RAS has a working relationship with the largest providers of corporate insurance broking services in Australia and has been invited to present at many of their internal leadership forums, to provide insights on how they can improve. When facilitating a tender for insurance broking services RAS has a very structured process that most Australian insurance brokers respect and understand. A summary of who has won the insurance broking tenders RAS has facilitated is shown below.

Inadequate Renewal Planning Increases Costs

Having a good plan for an insurance renewal is critical in the current environment. The renewal plan should be set at least 3 months before the renewal for any business that is paying more than $250,000 in insurance premium.

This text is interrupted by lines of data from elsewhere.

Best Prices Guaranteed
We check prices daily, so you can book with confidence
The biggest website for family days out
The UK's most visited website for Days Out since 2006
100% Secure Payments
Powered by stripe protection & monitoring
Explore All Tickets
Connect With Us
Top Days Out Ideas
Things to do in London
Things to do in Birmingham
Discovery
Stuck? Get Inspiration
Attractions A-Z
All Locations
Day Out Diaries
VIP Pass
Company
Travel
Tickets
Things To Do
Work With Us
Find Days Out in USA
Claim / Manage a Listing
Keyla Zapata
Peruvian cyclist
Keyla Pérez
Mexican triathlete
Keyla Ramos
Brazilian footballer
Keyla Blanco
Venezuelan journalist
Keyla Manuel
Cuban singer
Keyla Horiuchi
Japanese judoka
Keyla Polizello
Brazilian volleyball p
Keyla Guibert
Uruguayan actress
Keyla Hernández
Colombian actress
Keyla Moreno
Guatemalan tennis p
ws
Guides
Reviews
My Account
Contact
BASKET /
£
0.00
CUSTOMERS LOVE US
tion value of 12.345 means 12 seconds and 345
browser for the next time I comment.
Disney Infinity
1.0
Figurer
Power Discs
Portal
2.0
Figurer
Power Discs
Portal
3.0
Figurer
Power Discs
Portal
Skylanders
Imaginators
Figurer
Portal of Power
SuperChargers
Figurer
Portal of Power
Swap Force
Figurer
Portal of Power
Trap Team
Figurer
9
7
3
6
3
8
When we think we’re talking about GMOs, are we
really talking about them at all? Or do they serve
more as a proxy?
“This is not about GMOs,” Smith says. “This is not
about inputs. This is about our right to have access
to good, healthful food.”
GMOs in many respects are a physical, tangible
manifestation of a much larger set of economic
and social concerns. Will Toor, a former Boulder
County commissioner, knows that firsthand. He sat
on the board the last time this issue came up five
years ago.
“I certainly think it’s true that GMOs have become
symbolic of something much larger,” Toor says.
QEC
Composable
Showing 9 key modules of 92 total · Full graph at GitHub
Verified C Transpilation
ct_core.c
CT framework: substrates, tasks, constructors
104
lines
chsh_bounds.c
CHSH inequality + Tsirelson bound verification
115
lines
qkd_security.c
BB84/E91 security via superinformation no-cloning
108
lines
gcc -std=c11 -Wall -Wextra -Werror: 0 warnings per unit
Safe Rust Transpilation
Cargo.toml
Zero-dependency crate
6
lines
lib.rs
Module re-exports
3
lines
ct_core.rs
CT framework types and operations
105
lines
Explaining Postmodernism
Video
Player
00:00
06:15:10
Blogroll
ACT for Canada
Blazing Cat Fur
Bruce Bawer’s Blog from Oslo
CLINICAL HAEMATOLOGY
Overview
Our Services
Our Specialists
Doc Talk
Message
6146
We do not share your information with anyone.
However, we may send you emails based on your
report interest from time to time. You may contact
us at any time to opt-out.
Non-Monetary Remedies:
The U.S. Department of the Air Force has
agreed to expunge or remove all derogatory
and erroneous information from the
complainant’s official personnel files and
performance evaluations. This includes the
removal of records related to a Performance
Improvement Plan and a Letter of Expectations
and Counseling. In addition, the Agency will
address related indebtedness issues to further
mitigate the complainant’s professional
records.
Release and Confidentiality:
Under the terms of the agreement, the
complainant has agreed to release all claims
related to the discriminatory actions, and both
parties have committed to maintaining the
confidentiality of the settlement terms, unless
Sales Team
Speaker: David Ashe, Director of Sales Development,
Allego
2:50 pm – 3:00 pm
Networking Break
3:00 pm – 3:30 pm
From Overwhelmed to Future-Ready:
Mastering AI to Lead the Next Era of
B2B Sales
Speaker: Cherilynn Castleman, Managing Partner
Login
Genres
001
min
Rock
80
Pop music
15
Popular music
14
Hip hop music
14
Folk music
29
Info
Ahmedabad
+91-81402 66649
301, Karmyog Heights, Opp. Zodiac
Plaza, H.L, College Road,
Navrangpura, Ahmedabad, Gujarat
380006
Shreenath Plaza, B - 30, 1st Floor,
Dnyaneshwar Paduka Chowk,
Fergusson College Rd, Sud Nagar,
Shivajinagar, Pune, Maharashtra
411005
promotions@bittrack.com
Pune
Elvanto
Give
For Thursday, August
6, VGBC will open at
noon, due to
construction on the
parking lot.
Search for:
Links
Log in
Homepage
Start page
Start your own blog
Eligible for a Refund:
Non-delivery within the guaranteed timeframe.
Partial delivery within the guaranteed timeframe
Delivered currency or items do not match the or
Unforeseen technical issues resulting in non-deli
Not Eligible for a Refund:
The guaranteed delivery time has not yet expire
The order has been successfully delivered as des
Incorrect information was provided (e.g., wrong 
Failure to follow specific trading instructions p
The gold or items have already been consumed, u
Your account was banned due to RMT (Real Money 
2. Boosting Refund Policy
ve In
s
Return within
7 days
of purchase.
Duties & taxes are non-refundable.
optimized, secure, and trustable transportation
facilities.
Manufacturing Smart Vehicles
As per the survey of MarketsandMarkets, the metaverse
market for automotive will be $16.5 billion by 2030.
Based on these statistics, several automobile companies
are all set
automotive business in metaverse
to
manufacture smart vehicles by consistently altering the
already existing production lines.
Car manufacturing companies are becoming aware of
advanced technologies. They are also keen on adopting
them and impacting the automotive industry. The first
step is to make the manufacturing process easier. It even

Common mistakes in the pre-renewal planning process are:
  • Inadequate risk information being obtained by brokers
    Results in a last-minute panic of data collection and the insurer increasing their prices as a result.
  • Not approaching key insurers interested in the risks
    Lack of competitive tension between insurers results in higher premiums.
  • Lack of rigor in determining the correct declared values and limits
    Poor processes in determining the correct values presented for renewal undermines the insurer’s confidence in the risk resulting in a cost increase.
  • Not knowing the risk tolerance for deductible setting purposes
    If the insured has not been engaged properly about their risk tolerance then they may be missing out on a significant premium reduction by entering the market with the wrong deductible.
  • Not being up to date with changes during the year
    If a material change has occurred at the business, such as an acquisition, and the broker doesn’t know about it, the details are provided at the last-minute and the insurer can increase their prices as a result.

 

Common mistakes in the post-renewal period are:
  • Poor invoicing and associated documentation
    This can include long delays in providing invoices and incorrectly calculated taxes and charges resulting in surprise costs.
  • Delays in insurance policy documentation being provided
    Cover summaries provided by brokers should never be relied upon – the insured must insist on formal documentation on insurer letterhead.
  • Lack of an Insurance Manual to provide a consolidated view of insurance policies purchased
    The manual should also include key broker and insurer contacts, and how to make a claim under each policy.
  • Lack of an appropriate service agreement and KPIs with the broker
    RAS has a standard service agreement which is accepted by all major brokers and promotes professional service standards and transparency.
  • Lack of adherence to an annual broker servicing plan
    Broker servicing plans should not be “set and forget” but need to be regularly monitored and updated.
  • Lack of agreed claims protocols and claims project management discipline
    Claims are time-critical and all protocols should be agreed and understood before a claim occurs.